Así, si se supera la necesidad
narcisística de que “mi” tradición se transforme en la tradición del conjunto,
lo que se obtiene es una tradición compleja, multifacética, infinitamente más
rica y con más opciones para los compatriotas, que pueden servirse de unas y
otras para construir el presente del modo más conveniente, y programar el
futuro de modo de acrecentar las tradiciones y no de secarlas, agotándolas. Un
ejemplo positivo: superando los enfrentamientos del pasado, la mutua aceptación
durante los años noventa del peronismo como movimiento social necesario y
aceptable y del liberalismo económico como instrumento privilegiado para crear
riqueza nacional. No se trata de considerar
a las tradiciones particulares en modo especialmente valorativo, ya sea este
positivo o negativo, sino simplemente de aceptar a cada una de ellas como
componente y parte de la cultura común e incluso usarlas en nuestro propio
interés, como genuinas herramientas de progreso. Otro ejemplo positivo, el uso
del asistencialismo populista de la izquierda peronista por parte del actual
gobierno macrista como herramienta ocasional para lograr la paz social.

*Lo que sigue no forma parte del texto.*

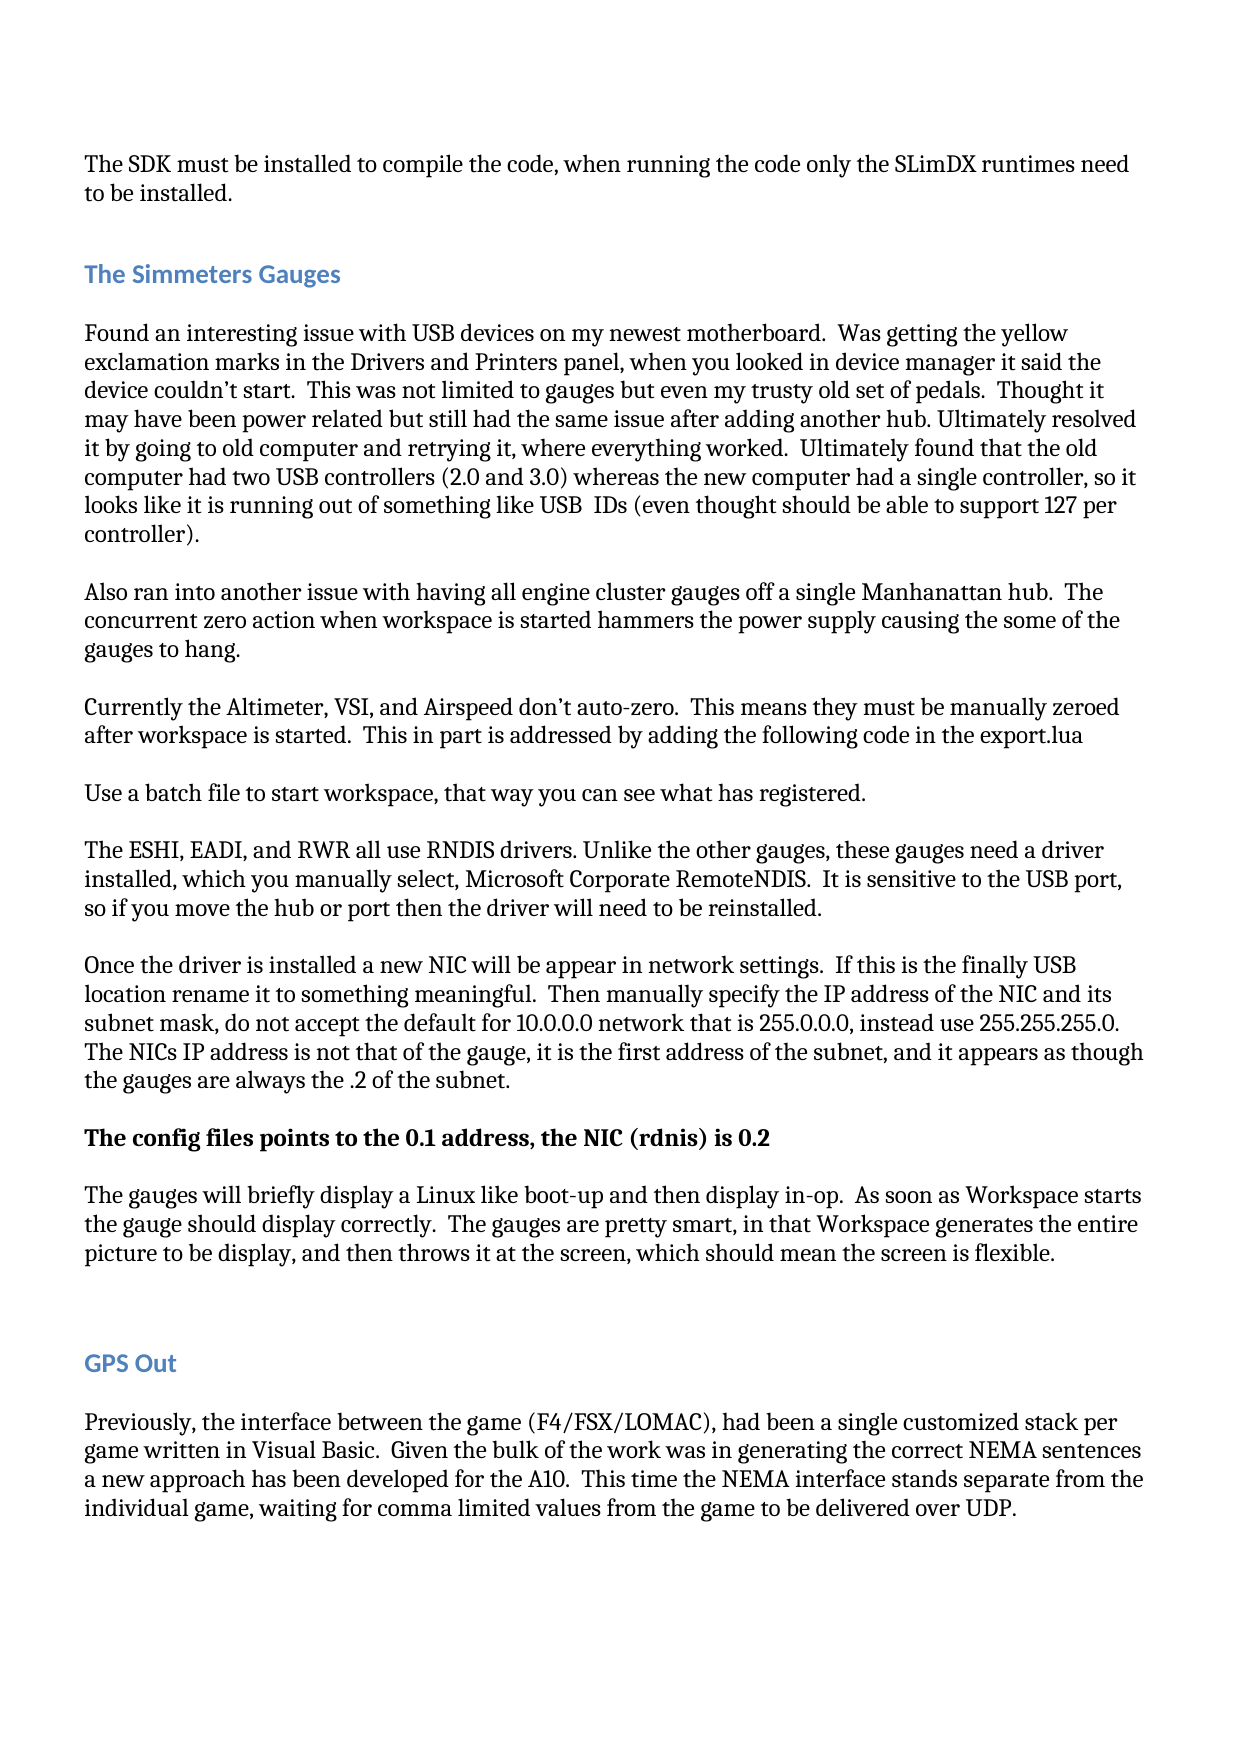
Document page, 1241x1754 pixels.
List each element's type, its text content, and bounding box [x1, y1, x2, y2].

text Currently the Altimeter, VSI, and Airspeed don’t auto-zero. This means they must be manually zeroed after workspace is started. This in part is addressed by adding the following code in the export.lua [84, 693, 1148, 750]
text Once the driver is installed a new NIC will be appear in network settings. If this is the finally USB location rename it to something meaningful. Then manually specify the IP address of the NIC and its subnet mask, do not accept the default for 10.0.0.0 network that is 255.0.0.0, instead use 255.255.255.0. The NICs IP address is not that of the gauge, it is the first address of the subnet, and it appears as though the gauges are always the .2 of the subnet. [84, 951, 1148, 1095]
text The ESHI, EADI, and RWR all use RNDIS drivers. Unlike the other gauges, these gauges need a driver installed, which you manually select, Microsoft Corporate RemoteNDIS. It is sensitive to the USB port, so if you move the hub or port then the driver will need to be reinstalled. [84, 836, 1148, 923]
text Previously, the interface between the game (F4/FSX/LOMAC), had been a single customized stack per game written in Visual Basic. Given the bulk of the work was in generating the correct NEMA sentences a new approach has been developed for the A10. This time the NEMA interface stands separate from the individual game, waiting for comma limited values from the game to be delivered over UDP. [84, 1408, 1148, 1523]
subtitle The Simmeters Gauges [84, 257, 1148, 290]
text Use a batch file to start workspace, that way you can see what has registered. [84, 779, 1148, 808]
text The config files points to the 0.1 address, the NIC (rdnis) is 0.2 [84, 1124, 1148, 1153]
text The SDK must be installed to compile the code, when running the code only the SLimDX runtimes need to be installed. [84, 150, 1148, 207]
text Also ran into another issue with having all engine cluster gauges off a single Manhanattan hub. The concurrent zero action when workspace is started hammers the power supply causing the some of the gauges to hang. [84, 578, 1148, 664]
text The gauges will briefly display a Linux like boot-up and then display in-op. As soon as Workspace starts the gauge should display correctly. The gauges are pretty smart, in that Workspace generates the entire picture to be display, and then throws it at the screen, which should mean the screen is flexible. [84, 1181, 1148, 1268]
text Found an interesting issue with USB devices on my newest motherboard. Was getting the yellow exclamation marks in the Drivers and Printers panel, when you looked in device manager it said the device couldn’t start. This was not limited to gauges but even my trusty old set of pedals. Thought it may have been power related but still had the same issue after adding another hub. Ultimately resolved it by going to old computer and retrying it, where everything worked. Ultimately found that the old computer had two USB controllers (2.0 and 3.0) whereas the new computer had a single controller, so it looks like it is running out of something like USB IDs (even thought should be able to support 127 per controller). [84, 319, 1148, 549]
subtitle GPS Out [84, 1346, 1148, 1379]
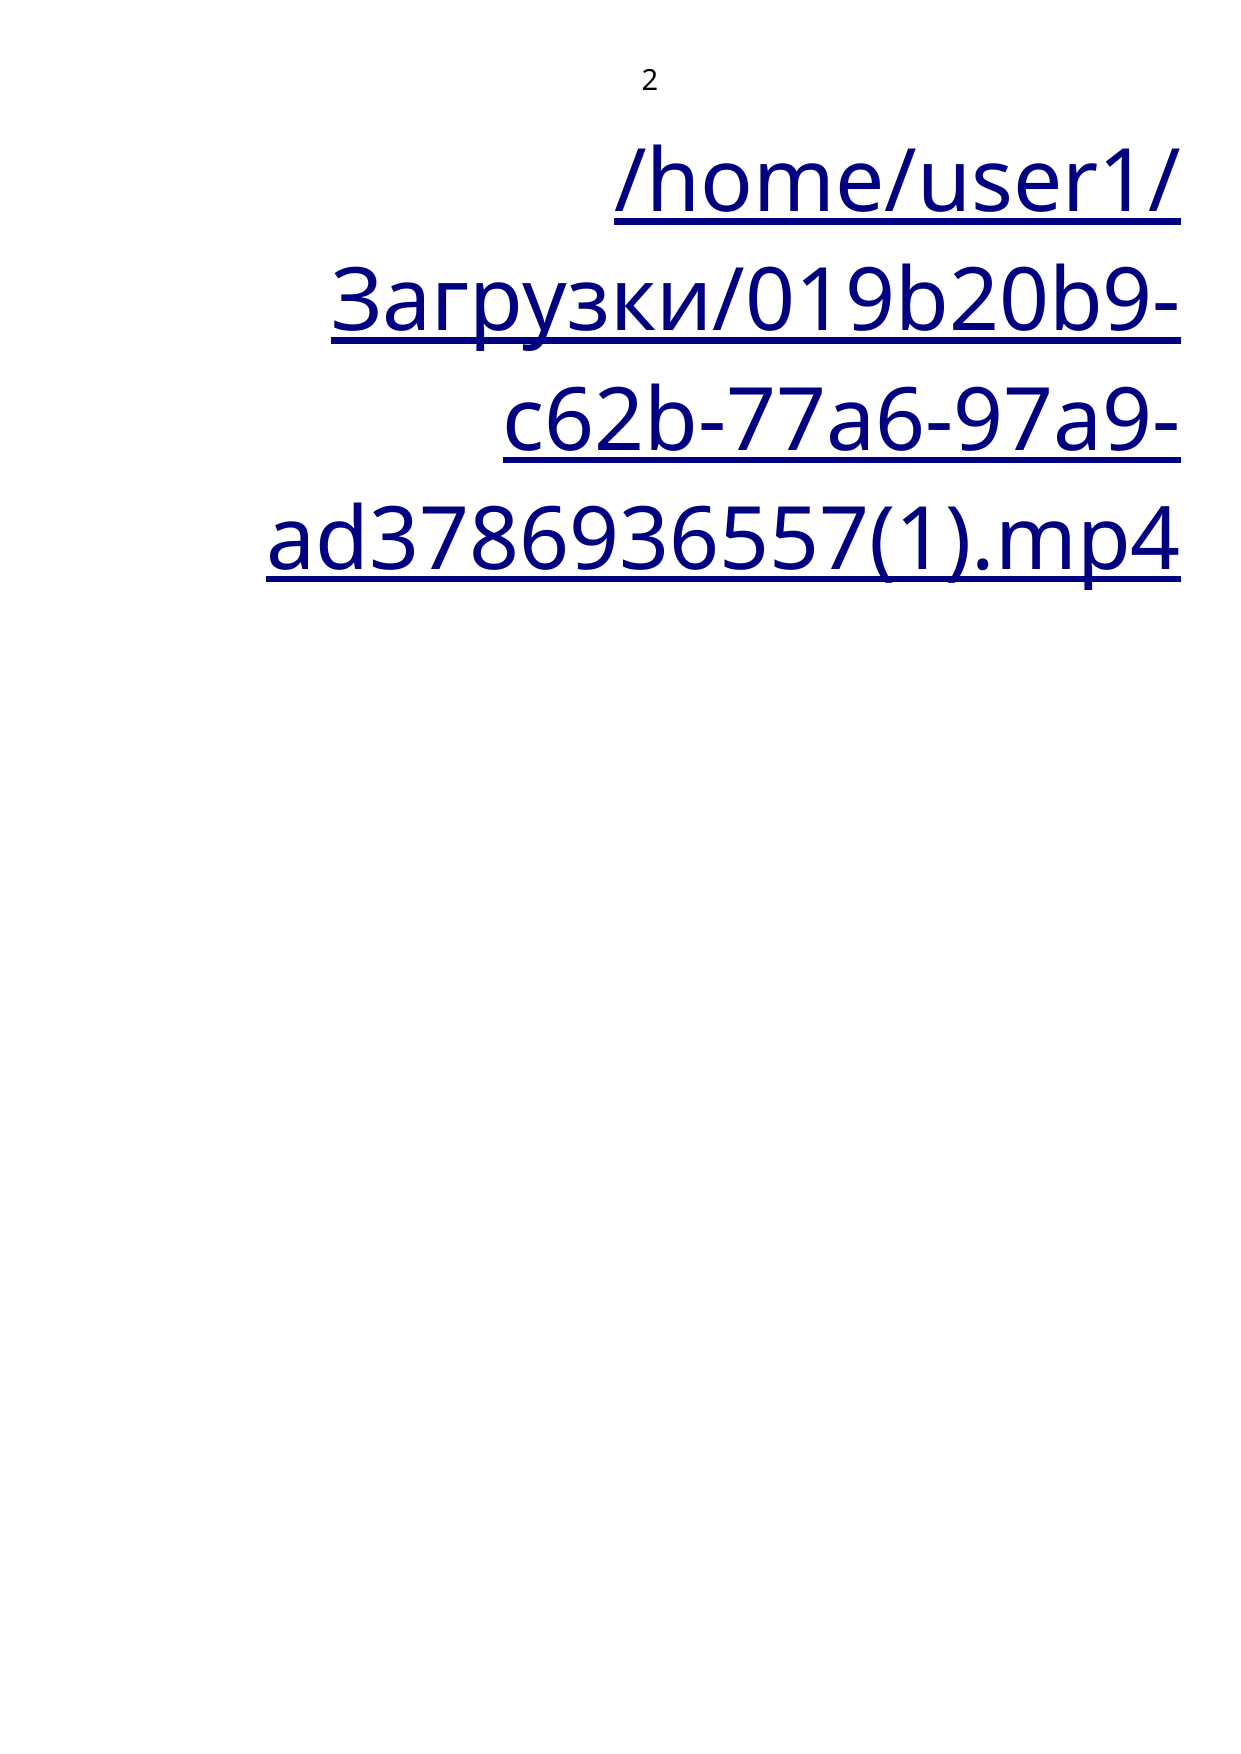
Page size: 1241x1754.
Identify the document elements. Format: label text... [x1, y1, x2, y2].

text /home/user1/Загрузки/019b20b9-c62b-77a6-97a9-ad3786936557(1).mp4 [118, 118, 1181, 595]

De ese modo, la historia de la
nacionalidad argentina y de su cultura dejarán de ser el campo de batalla
traumático cultivado a lo largo de más de dos siglos, para transformarse en un
legado común que no se discute sino que se acepta como el propio, el que el
destino y el tiempo nos permitieron tener. Protestar en contra de la cultura
común es tan improductivo como protestar contra nuestros genes, la cara que nos
tocó o los padres que tuvimos. Somos eso. No se puede cambiar ni ser otros.
Aunque sí se puede mejorar lo que somos por nacimiento y desarrollo. Uno de los
rasgos esenciales de esa mejoría consiste en asumir el total de la historia
como propio y el total de las tradiciones culturales como partes insoslayables
de nuestra cultura común y, en tanto argentinos, de cada uno de nosotros.
Si somos nosotros, pero al mismo
tiempo también los otros, ¿qué nos puede separar? La lucha política, pero esa
es la historia superficial, no la de nuestra identidad profunda, la de nuestra
alma como pueblo. Esa que, en definitiva, nos hace una nación.